What the task requires: In the entries below, find each line bearing the string "Vanhat" and copy it.

Before and after images:
--------------------------------------------------
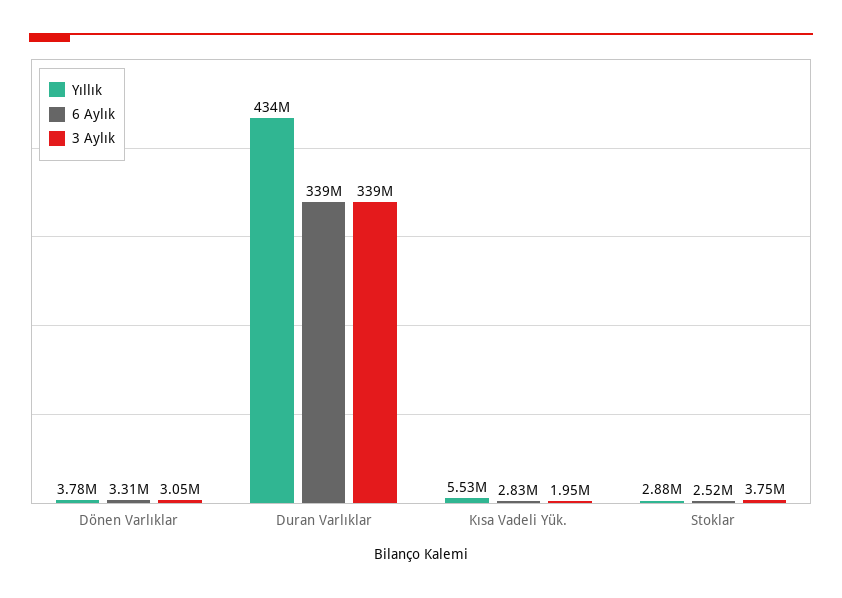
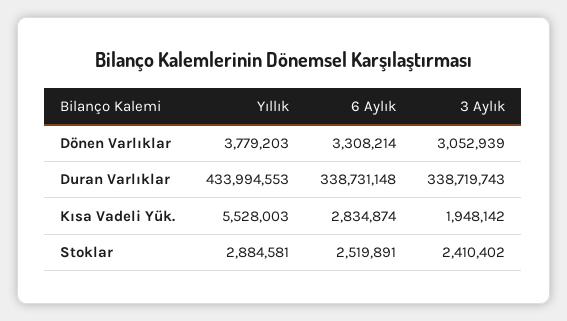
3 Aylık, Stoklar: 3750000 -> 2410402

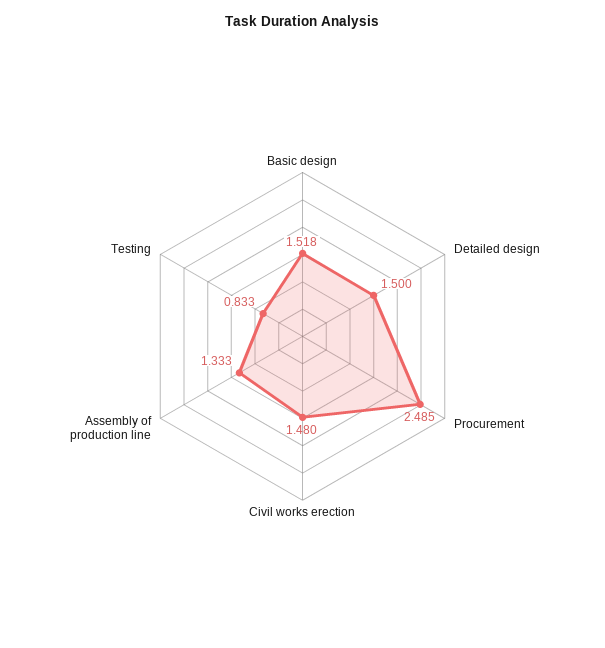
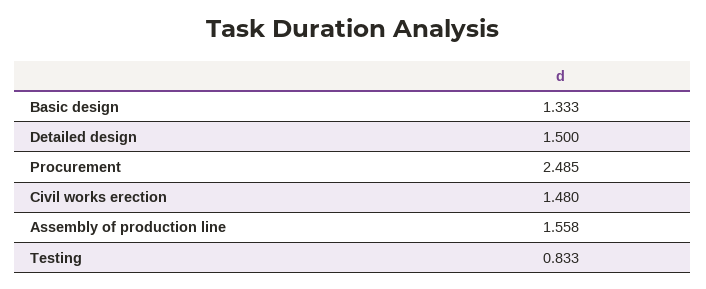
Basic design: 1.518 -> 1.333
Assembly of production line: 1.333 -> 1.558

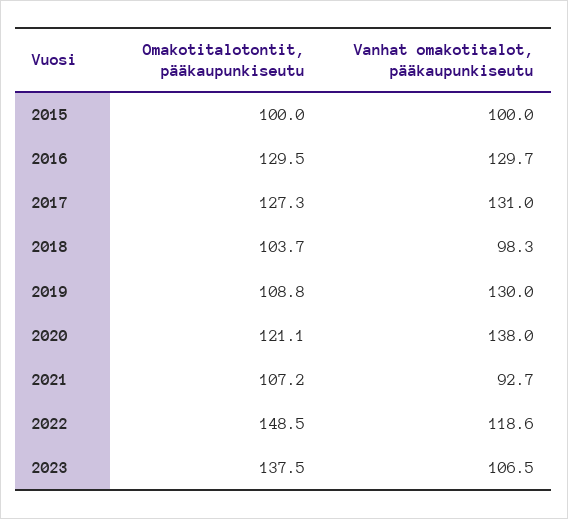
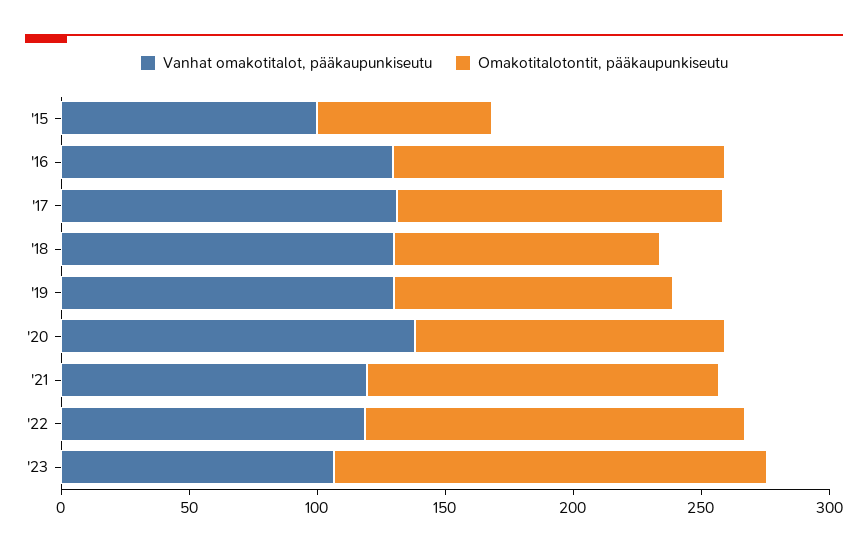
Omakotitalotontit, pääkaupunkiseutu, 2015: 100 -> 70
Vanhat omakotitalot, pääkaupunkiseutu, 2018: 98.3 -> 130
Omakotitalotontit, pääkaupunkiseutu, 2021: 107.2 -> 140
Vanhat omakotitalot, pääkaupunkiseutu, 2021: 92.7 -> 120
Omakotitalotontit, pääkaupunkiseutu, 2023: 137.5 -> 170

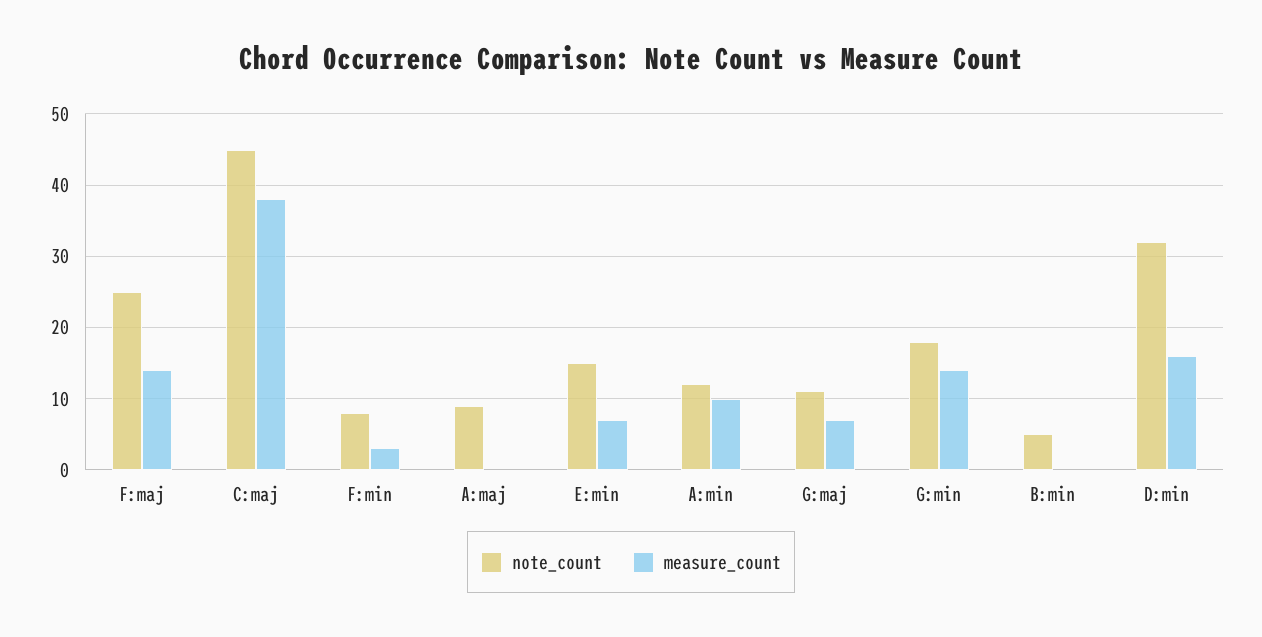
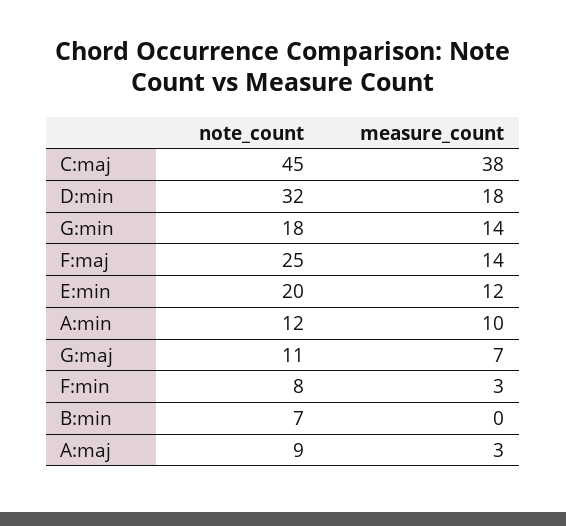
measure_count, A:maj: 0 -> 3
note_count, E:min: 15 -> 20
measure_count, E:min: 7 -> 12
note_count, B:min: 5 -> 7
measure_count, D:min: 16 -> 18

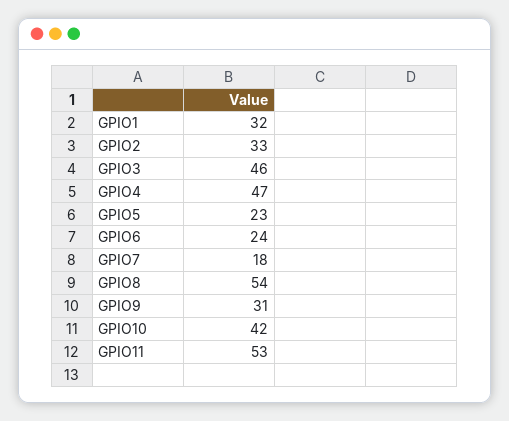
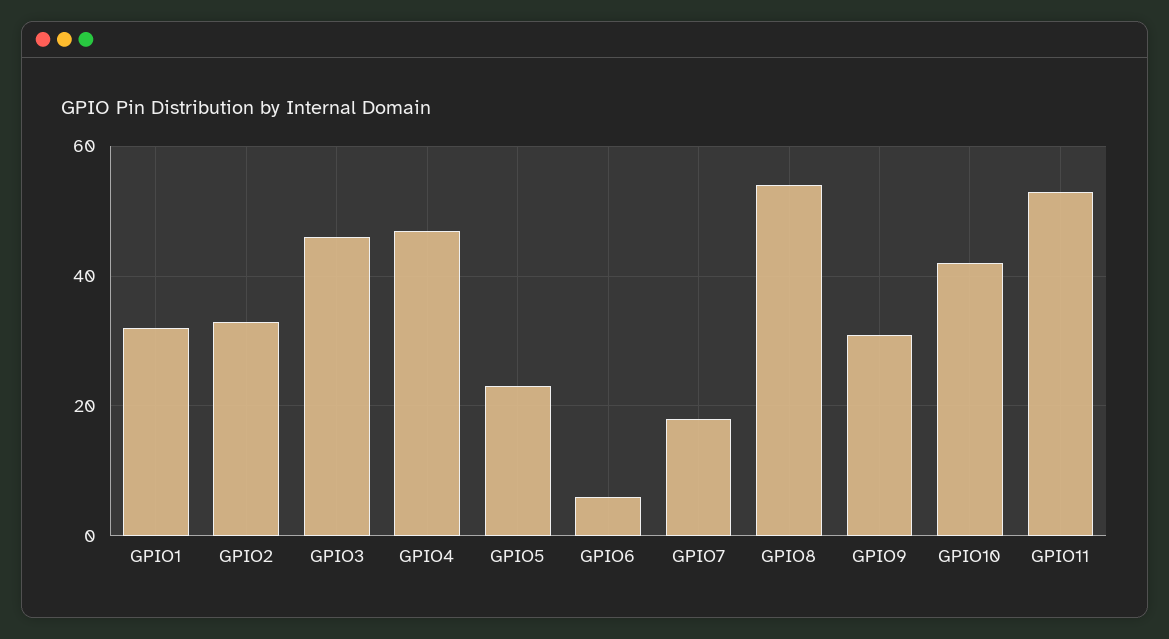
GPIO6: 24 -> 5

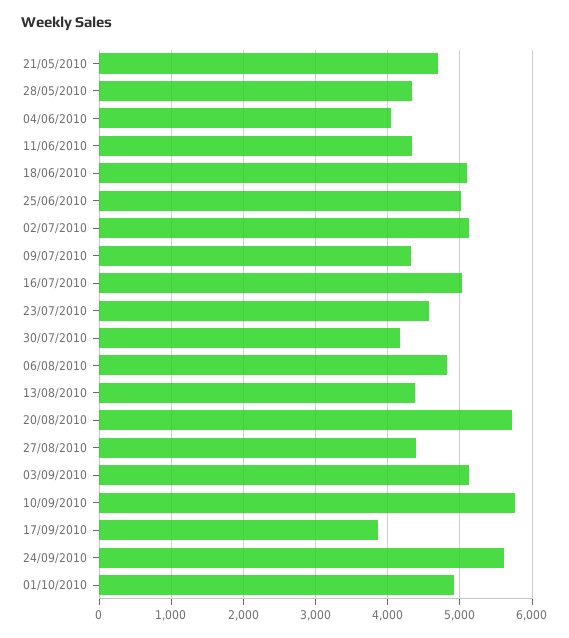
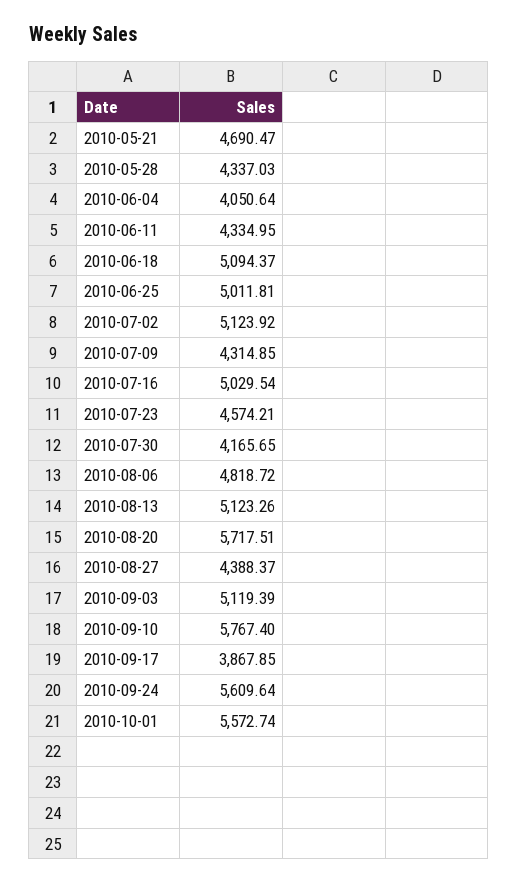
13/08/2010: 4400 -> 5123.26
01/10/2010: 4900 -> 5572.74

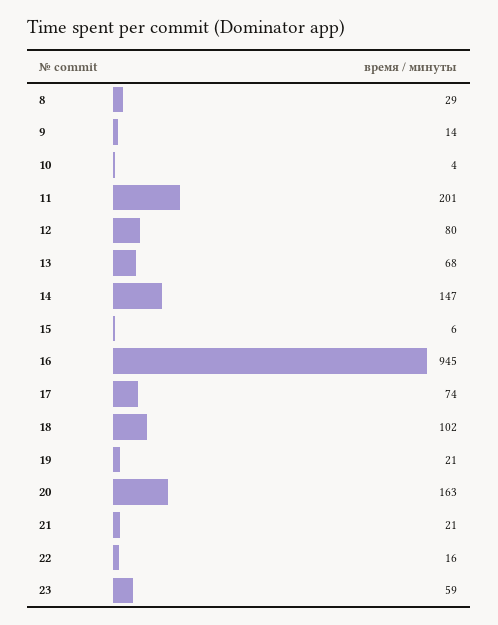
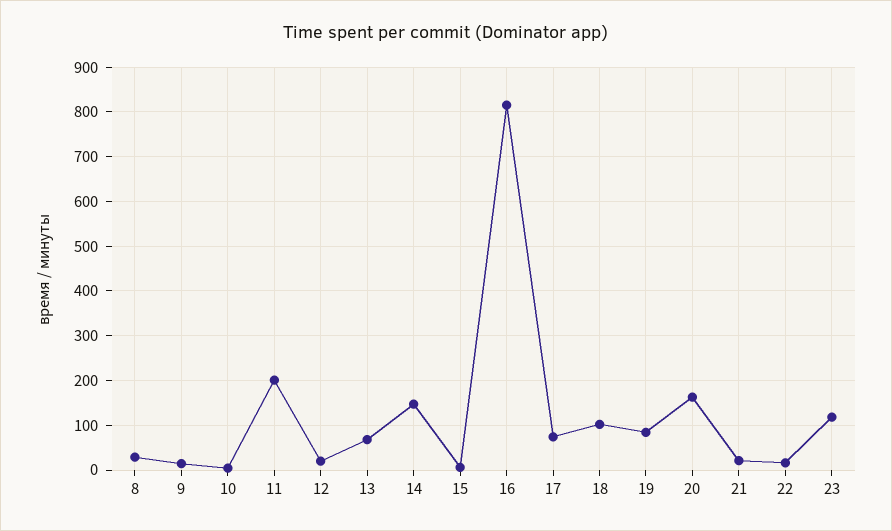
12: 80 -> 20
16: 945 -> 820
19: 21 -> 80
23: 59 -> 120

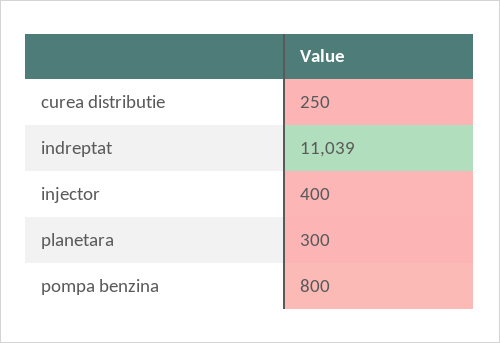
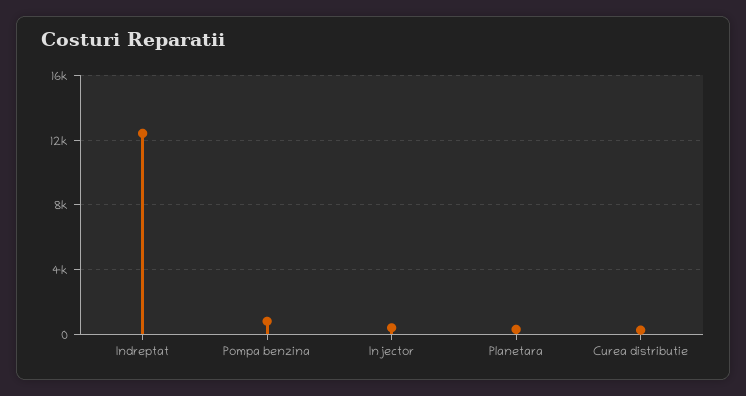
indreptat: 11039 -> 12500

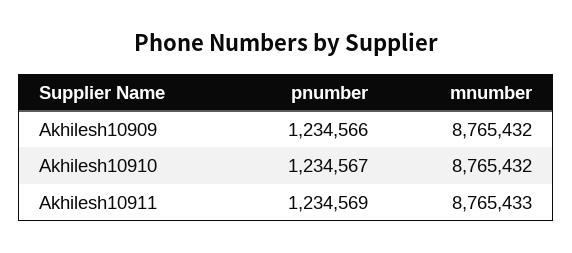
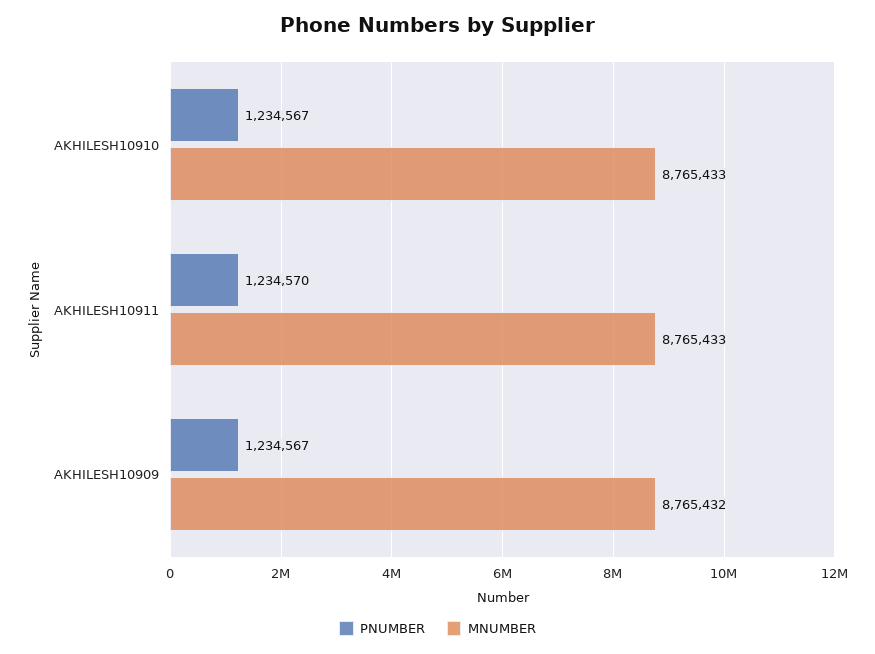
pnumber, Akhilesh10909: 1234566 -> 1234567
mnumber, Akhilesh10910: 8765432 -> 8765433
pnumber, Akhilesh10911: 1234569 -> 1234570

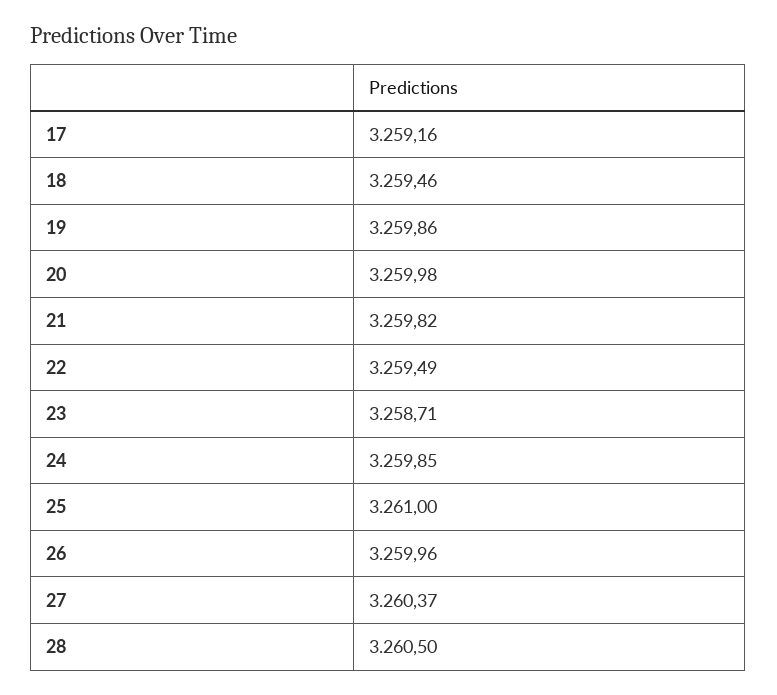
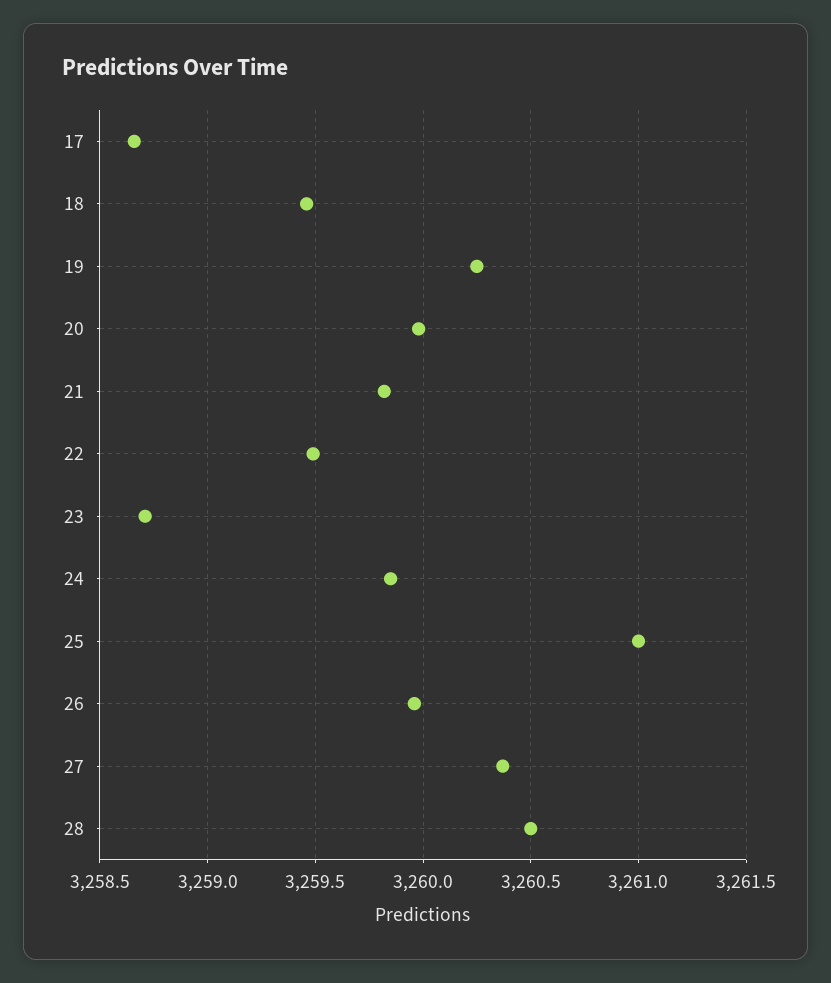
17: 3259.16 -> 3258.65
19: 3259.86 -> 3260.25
--------------------------------------------------
Written reply:
Vanhat omakotitalot, pääkaupunkiseutu, 2018: 98.3 -> 130
Vanhat omakotitalot, pääkaupunkiseutu, 2021: 92.7 -> 120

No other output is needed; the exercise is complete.